CS 4501 / 6501 Analyzing Online Behavior for Public Health Prof. Henry Kautz <henry.kautz@virginia.edu> Monday & Wednesday 3:30-4:45pm Mechanical Engr Bldg 341 |
People’s online behavior contains signals about their physical and mental health. This course will explore research on using data from users’ interactions with Twitter/X, Google Search, YouTube and other online platforms for tasks ranging from identifying people suffering from anxiety disorder to tracking down restaurants that are sources of food poisoning. We will also read papers on both sides of the ongoing debate about whether social media should be restricted because of potential harm to children or adults.
CS 2100 or permission of the instructor.
Students will be required to read up to 4 research papers each week and write a 1 page summary of each. These summaries should be written manually by the students without using any AI writing or summarization tools. In addition, for each class session, two students (or depending upon class enrollment, two pairs of students) will present their summaries and lead a discussion of the work. The written summaries and presentations should include
The research hypothesis of the work
The methods employed
A critical discussion of the results, including strengths and weaknesses
Ethical concerns
Open questions raised but left unaddressed by the work
The presentations can make use of Powerpoint or other media at the option of the presenters. The written summaries should be turned in using UVA Canvas.
The course programming projects in which students will download and analyze part of their own online footprint. The easiest data users can access is their Google Takeout data, which includes their browsing history, location history, search history, and YouTube viewing history.
Students who already use Google services should consider turning on the “Timeline” feature of Google Maps immediately upon registering for the course (if it is not already on) in order to ensure that they have a rich set of location data to analyze. Students who do not use Google services should contact the professor to talk about what other kinds of online data about themselves they could access.
Please note that students’ data will not be shared with the professor or other students; they will only be expected to include summaries and visualizations of the data that they create themselves in their project reports.
You are encouraged to make use of large language models such as ChatGPT for help coding. You are also free to make use of public code respositories. All such use of LLMs or public repositories should be cited in your report.
Both CS 4501 and CS 6501 students will complete the first two projects:
Use your Google Takeout data to infer your sleep patterns for at least a month, under the assumption that these can be determined by your lack of use of Google applications. Create visualizations of the data. Write a report of at least 1500 words discussing your methods, results, and insights gained.
User your Google Takeout Map Timeline data to infer the significant locations in your life, that is, places you repeatedly visit over the course of a month, including your home, your classrooms, favorite restaurants, and similar. Determine how to write rules that automatically label the types of significant locations based on features about locations you can obtain using the Google Places API and include in your report how accurate your rules are. Create visualizations of the data. Write a report of at least 1500 words discussing your methods, results, and insights gained.

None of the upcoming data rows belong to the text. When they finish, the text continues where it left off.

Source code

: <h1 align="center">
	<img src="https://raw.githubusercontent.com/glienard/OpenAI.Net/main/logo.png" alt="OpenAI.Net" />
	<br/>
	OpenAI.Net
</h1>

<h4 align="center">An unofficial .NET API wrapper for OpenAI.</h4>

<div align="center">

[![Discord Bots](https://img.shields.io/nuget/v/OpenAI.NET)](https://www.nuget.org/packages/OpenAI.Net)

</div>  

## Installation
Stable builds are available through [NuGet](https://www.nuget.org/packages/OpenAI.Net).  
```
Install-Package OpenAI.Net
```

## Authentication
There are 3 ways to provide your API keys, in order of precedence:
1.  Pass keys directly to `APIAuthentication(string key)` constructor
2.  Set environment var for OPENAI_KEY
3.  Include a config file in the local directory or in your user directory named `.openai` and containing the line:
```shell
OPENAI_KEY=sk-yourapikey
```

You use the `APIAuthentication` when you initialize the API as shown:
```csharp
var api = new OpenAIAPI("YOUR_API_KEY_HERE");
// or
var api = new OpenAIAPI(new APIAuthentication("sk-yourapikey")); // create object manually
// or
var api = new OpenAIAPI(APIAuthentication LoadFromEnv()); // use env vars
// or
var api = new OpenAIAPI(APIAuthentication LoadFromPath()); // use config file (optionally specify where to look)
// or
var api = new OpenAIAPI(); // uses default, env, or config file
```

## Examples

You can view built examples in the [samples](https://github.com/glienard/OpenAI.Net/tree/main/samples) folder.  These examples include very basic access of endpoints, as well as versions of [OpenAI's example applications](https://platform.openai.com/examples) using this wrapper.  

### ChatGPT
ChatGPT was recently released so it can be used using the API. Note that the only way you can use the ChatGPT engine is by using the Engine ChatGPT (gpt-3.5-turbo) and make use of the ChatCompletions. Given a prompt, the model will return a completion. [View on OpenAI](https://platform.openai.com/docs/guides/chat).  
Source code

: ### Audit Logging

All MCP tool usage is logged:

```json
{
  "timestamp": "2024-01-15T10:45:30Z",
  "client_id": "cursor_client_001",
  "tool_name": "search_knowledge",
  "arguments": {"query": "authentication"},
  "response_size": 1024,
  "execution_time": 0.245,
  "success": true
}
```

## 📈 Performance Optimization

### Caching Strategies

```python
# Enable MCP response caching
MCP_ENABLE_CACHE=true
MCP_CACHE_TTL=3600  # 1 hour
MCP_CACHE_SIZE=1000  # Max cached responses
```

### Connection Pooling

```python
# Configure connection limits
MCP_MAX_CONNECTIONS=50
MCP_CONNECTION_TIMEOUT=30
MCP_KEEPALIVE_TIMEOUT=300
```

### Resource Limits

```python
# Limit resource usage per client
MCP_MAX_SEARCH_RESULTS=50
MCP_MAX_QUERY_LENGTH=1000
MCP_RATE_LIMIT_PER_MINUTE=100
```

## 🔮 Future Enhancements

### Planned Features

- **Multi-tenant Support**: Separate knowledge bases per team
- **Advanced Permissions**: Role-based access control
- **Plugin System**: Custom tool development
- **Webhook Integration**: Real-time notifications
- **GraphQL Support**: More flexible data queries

Only CS 6501 is required to complete a third project; it is optional for CS 4501 students.
Create a research hypothesis about the relationship between at least two different kinds of personal online data and events in your life. The online data can be all from Google Takeout or can include data from other sources such as Instagram. For events in your life, manually create a timeline in JSON for a three month period that includes events such as beginning of classes, exams, travel, illnesses, and other significant events during that period. Design and carry out an experiment to test your hypothesis and analyze the results. The analysis can take the form of a summary of statistical correlations or a machine learning predictive model (or both):
To understand how to compute correlations between your data streams, ask Dr. ChatGPT, "How do I compute correlations between time series data?" and "How do I compute time series correlations for discrete events?"
A machine learning predictive model would use data from one or more sources to predict events in another source. You can use a Python library such as scikit-learn to create the model and compute its accuracy. Use cross validation to make your results more reliable.
Write a report of at least 2000 words discussing your methods, results, and insights gained.
Using AI tools to create any paper summaries will be taken as academic dishonesty. Passing off someone else’s work as your own without acknowledgement will be taken as academic dishonesty. All cases of suspected academic dishonesty will be referred to the UVA Honor Office.
Grades will be based on
25% written paper summaries. These must be turned in no later than 48 hours after the class in which the corresponding paper was discussed, or zero credit will be assigned for that summary. Students will be forgiven failure to turn in 2 written summaries. Students who have planned absences from campus are encouraged to turn in their paper summaries in advance.
25% on paper presentations and leading the class discussions.
50% on programming projects and reports. Turning in an assignment late will result in a 25% penalty.